Thursday, March 20, 2008

A Brief History of Death (Cuvier and Catastrophism)

"All of these facts, consistent among themselves, and not opposed by any report, seem to me to prove the existence of a world previous to ours, destroyed by some kind of catastrophe. " ~ Georges Cuvier

One could easily imagine that it came as a nasty shock to the public when Georges Cuvier presented his paper on living and fossilized elephants in 1796. The paper demonstrated that woolly mammoths constituted a distinct, and indeed extinct, species, rather than the preserved remains of African or Indian elephants that had migrated to the tropics because of cooling climate.

This hardly jived with the thinking of the day, that God's creation was perfect, and that no species could ever go extinct. But apparently, Cuvier was not satisfied with the damage he had already done. He became increasingly convinced that most of the fossils he studied where of extinct creatures.

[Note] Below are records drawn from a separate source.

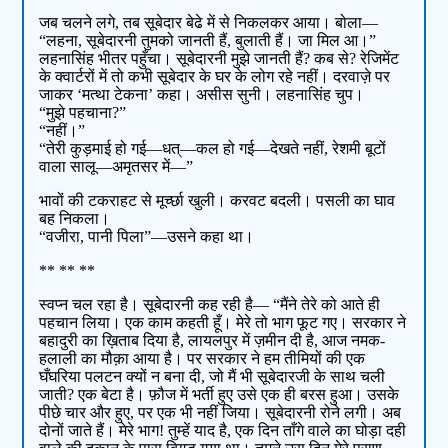
जब चलने लगे, तब सूबेदार बेढे में से निकलकर आया। बोला—
“लहना, सूबेदारनी तुमको जानती हैं, बुलाती हैं। जा मिल आ।”
लहनासिंह भीतर पहुँचा। सूबेदारनी मुझे जानती हैं? कब से? रेजिमेंट
के क्वार्टरों में तो कभी सूबेदार के घर के लोग रहे नहीं। दरवाज़े पर
जाकर ‘मत्था टेकना’ कहा। असीस सुनी। लहनासिंह चुप।
“मुझे पहचाना?”
“नहीं।”
“तेरी कुड़माई हो गई—धत्—कल हो गई—देखते नहीं, रेशमी बूटों
वाला सालू—अमृतसर में—”
भावों की टकराहट से मूर्च्छा खुली। करवट बदली। पसली का घाव
बह निकला।
“वजीरा, पानी पिला”—उसने कहा था।
** ** **
स्वप्न चल रहा है। सूबेदारनी कह रही है— “मैंने तेरे को आते ही
पहचान लिया। एक काम कहती हूँ। मेरे तो भाग फूट गए। सरकार ने
बहादुरी का ख़िताब दिया है, लायलपुर में ज़मीन दी है, आज नमक-
हलाली का मौक़ा आया है। पर सरकार ने हम तीमियों की एक
घँघरिया पलटन क्यों न बना दी, जो मैं भी सूबेदारजी के साथ चली
जाती? एक बेटा है। फ़ौज में भर्ती हुए उसे एक ही बरस हुआ। उसके
पीछे चार और हुए, पर एक भी नहीं जिया। सूबेदारनी रोने लगी। अब
दोनों जाते हैं। मेरे भाग! तुम्हें याद है, एक दिन ताँगे वाले का घोड़ा दही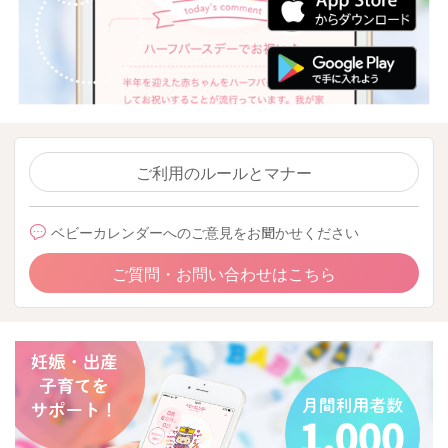
ご利用のルールとマナー
ベビーカレンダーへのご意見をお聞かせください
ご質問・お問い合わせはこちら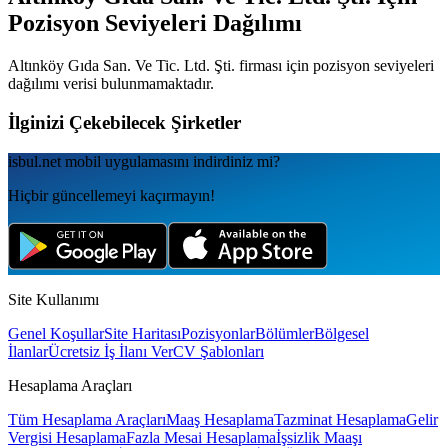
Pozisyon Seviyeleri Dağılımı
Altınköy Gıda San. Ve Tic. Ltd. Şti.
firması için pozisyon seviyeleri
dağılımı verisi bulunmamaktadır.
İlginizi Çekebilecek Şirketler
isbul.net
mobil uygulamаsını
indirdiniz mi?
Hiçbir güncellemeyi kaçırmayın!
Site Kullanımı
Genel Koşullar
Site Haritası
Pozisyonlar
Bölümler
Bölgesel
İlanlar
Ücretsiz İş İlanı Ver
CV Şablonları
Hesaplama Araçları
Tüm Hesaplama Araçları
Maaş Hesaplama
Tazminat Hesaplama
Gelir
Vergisi Hesaplama
Fazla Mesai Hesaplama
İşsizlik Maaşı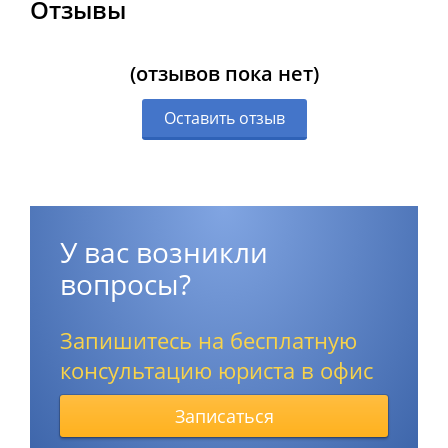
Отзывы
(отзывов пока нет)
Оставить отзыв
У вас возникли
вопросы?
Запишитесь на бесплатную
консультацию юриста в офис
Записаться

Cuvier contended that earth had gone through a number of periods, characterized by different faunas, and separated by a series of cataclysmic natural disasters. He postulated that, since a great number of species would be wiped out by an extinction, or "revolution," as he referred to them, a creation event must follow each extinction.

This view rose out of his opposition to the evolutionary theory proposed by his colleague at the Académie des Sciences, Jean-Baptiste Lamarck. His view was later championed by Richard Owen, of the British Museum of Natural History, after Darwin published Origin of Species.

Anti-evolution views aside, Cuvier is notable for first asserting that extinction existed as a phenomena, and thus virtually founding the modern study of paleontology. He also suggested that there had been a time when reptiles were the dominant group on earth, an idea confirmed by the discoveries of the next century.